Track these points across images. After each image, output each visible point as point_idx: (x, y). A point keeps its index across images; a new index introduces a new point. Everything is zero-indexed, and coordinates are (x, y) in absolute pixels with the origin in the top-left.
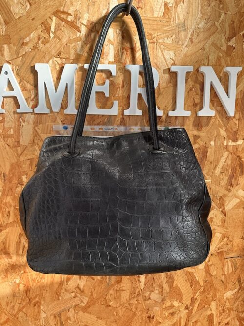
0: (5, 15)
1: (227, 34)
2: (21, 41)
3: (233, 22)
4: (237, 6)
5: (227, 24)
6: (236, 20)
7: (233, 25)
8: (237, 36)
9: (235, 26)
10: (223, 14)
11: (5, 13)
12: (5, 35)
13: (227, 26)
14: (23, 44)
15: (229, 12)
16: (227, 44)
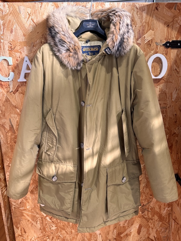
0: (23, 31)
1: (136, 37)
2: (32, 44)
3: (140, 30)
4: (141, 22)
5: (136, 32)
6: (141, 29)
7: (139, 32)
8: (141, 38)
9: (141, 32)
10: (134, 27)
11: (24, 30)
12: (24, 42)
13: (136, 33)
14: (33, 46)
15: (137, 26)
16: (137, 42)
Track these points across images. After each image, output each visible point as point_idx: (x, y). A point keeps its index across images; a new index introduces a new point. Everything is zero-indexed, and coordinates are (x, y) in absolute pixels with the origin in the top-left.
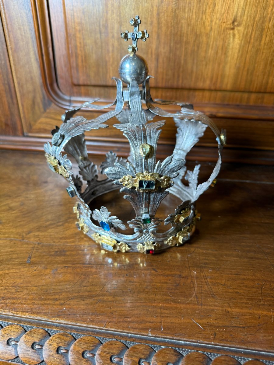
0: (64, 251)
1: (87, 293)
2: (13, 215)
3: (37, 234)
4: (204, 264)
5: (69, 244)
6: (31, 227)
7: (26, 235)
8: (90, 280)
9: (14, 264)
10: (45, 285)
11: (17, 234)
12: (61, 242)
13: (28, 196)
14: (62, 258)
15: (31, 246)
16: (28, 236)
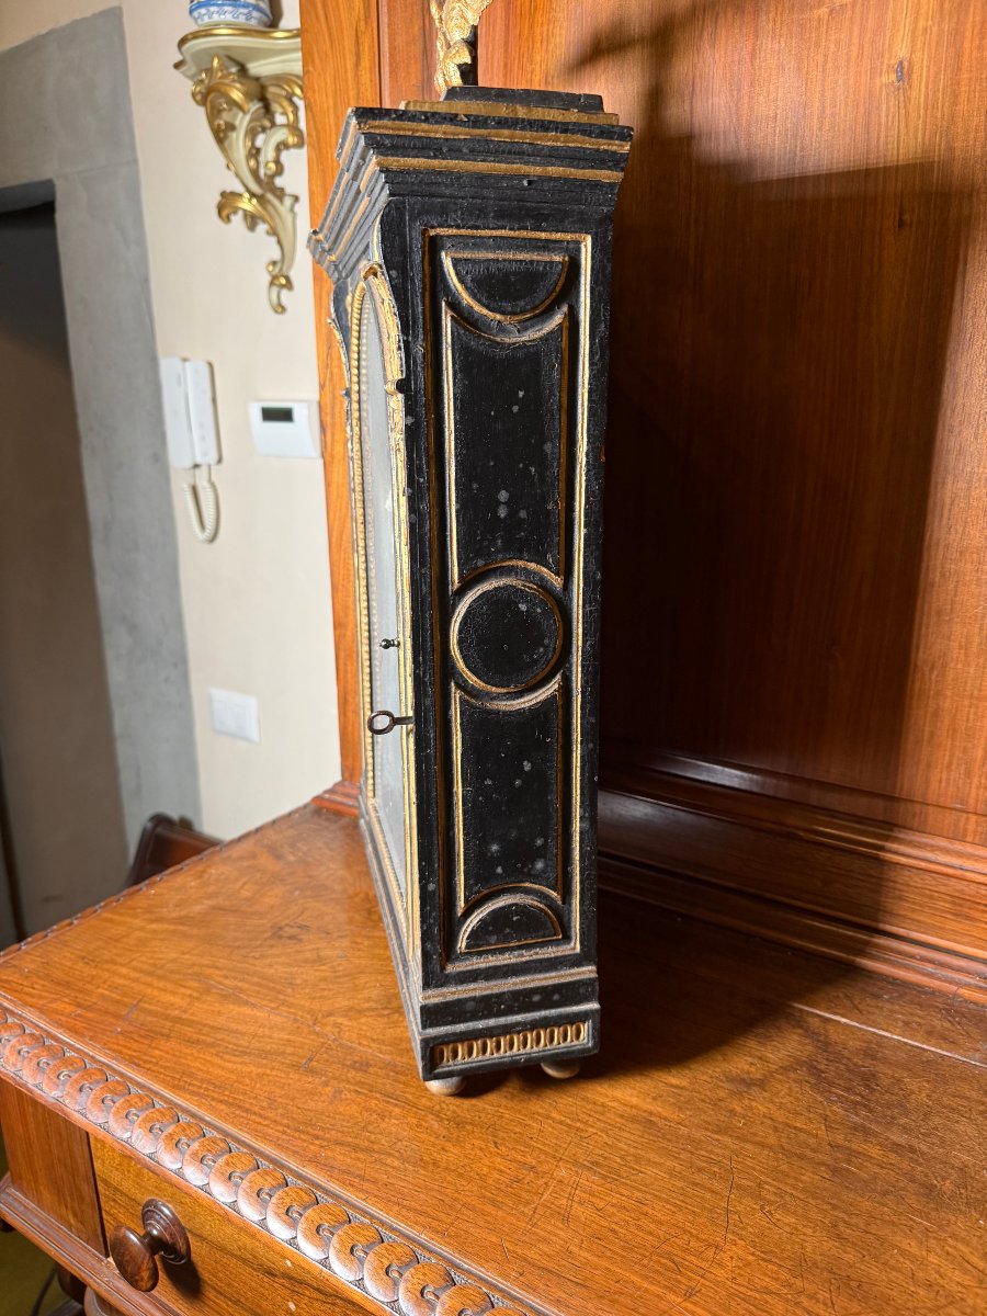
0: (368, 1065)
1: (367, 1144)
2: (317, 973)
3: (340, 1020)
4: (592, 1163)
5: (381, 1056)
6: (337, 1005)
7: (323, 1017)
8: (383, 1125)
9: (283, 1063)
10: (311, 1111)
11: (310, 1011)
12: (371, 1047)
13: (359, 940)
14: (359, 1076)
15: (322, 1040)
16: (324, 1021)
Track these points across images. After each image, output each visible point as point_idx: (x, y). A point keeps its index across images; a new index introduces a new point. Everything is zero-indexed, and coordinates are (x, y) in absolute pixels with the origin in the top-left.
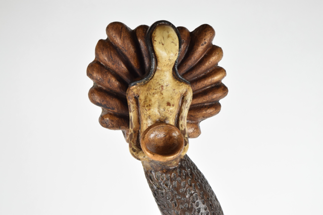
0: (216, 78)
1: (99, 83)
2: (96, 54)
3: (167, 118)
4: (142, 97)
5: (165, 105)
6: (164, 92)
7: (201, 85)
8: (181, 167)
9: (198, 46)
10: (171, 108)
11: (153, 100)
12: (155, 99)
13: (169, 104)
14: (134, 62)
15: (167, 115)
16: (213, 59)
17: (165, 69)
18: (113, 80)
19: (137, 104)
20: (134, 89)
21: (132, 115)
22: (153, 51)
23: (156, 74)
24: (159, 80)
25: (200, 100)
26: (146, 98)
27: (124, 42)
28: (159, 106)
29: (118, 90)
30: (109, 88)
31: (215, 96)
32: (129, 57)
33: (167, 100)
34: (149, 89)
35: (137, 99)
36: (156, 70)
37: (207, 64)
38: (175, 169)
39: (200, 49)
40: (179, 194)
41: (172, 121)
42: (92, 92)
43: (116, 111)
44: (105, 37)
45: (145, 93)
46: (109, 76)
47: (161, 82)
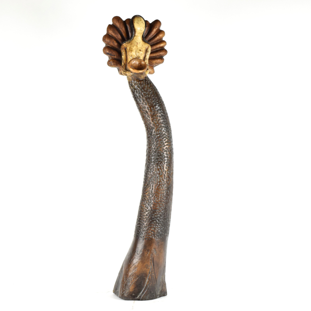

■ Exercise directions: Return every line of the records above verbatim, omitting the picture placeholder lines.

■ Answer space:
Track these points across images. After each image, output each visible point as point_idx: (x, y). A point keeps its index across images; a new index introduces a new point. Everything is zero-indexed, and coordinates are (x, y) in absolute pixels with the origin in the top-left.
0: (5, 15)
1: (227, 34)
2: (21, 41)
3: (233, 22)
4: (237, 6)
5: (227, 24)
6: (236, 20)
7: (233, 25)
8: (237, 36)
9: (235, 26)
10: (223, 14)
11: (5, 13)
12: (5, 35)
13: (227, 26)
14: (23, 44)
15: (229, 12)
16: (227, 44)
0: (23, 31)
1: (136, 37)
2: (32, 44)
3: (140, 30)
4: (141, 22)
5: (136, 32)
6: (141, 29)
7: (139, 32)
8: (141, 38)
9: (141, 32)
10: (134, 27)
11: (24, 30)
12: (24, 42)
13: (136, 33)
14: (33, 46)
15: (137, 26)
16: (137, 42)
Track these points across images. After each image, output each visible point as point_idx: (x, y). A point keeps its index across images; a new index introduces a new point. Everything is zero-indexed, and coordinates are (x, y) in absolute pixels with the origin in the top-left.
0: (64, 251)
1: (87, 293)
2: (13, 215)
3: (37, 234)
4: (204, 264)
5: (69, 244)
6: (31, 227)
7: (26, 235)
8: (90, 280)
9: (14, 264)
10: (45, 285)
11: (17, 234)
12: (61, 242)
13: (28, 196)
14: (62, 258)
15: (31, 246)
16: (28, 236)
0: (368, 1065)
1: (367, 1144)
2: (317, 973)
3: (340, 1020)
4: (592, 1163)
5: (381, 1056)
6: (337, 1005)
7: (323, 1017)
8: (383, 1125)
9: (283, 1063)
10: (311, 1111)
11: (310, 1011)
12: (371, 1047)
13: (359, 940)
14: (359, 1076)
15: (322, 1040)
16: (324, 1021)
Track these points across images. After each image, output each visible point as point_idx: (x, y). A point keeps its index across images; a new index introduces a new point. Everything is zero-indexed, and coordinates are (x, y) in absolute pixels with the origin in the top-left.
0: (216, 78)
1: (99, 83)
2: (96, 54)
3: (167, 118)
4: (142, 97)
5: (165, 105)
6: (164, 92)
7: (201, 85)
8: (181, 167)
9: (198, 46)
10: (171, 108)
11: (153, 100)
12: (155, 99)
13: (169, 104)
14: (134, 62)
15: (167, 115)
16: (213, 59)
17: (165, 69)
18: (113, 80)
19: (137, 104)
20: (134, 89)
21: (132, 115)
22: (153, 51)
23: (156, 74)
24: (159, 80)
25: (200, 100)
26: (146, 98)
27: (124, 42)
28: (159, 106)
29: (118, 90)
30: (109, 88)
31: (215, 96)
32: (129, 57)
33: (167, 100)
34: (149, 89)
35: (137, 99)
36: (156, 70)
37: (207, 64)
38: (175, 169)
39: (200, 49)
40: (179, 194)
41: (172, 121)
42: (92, 92)
43: (116, 111)
44: (105, 37)
45: (145, 93)
46: (109, 76)
47: (161, 82)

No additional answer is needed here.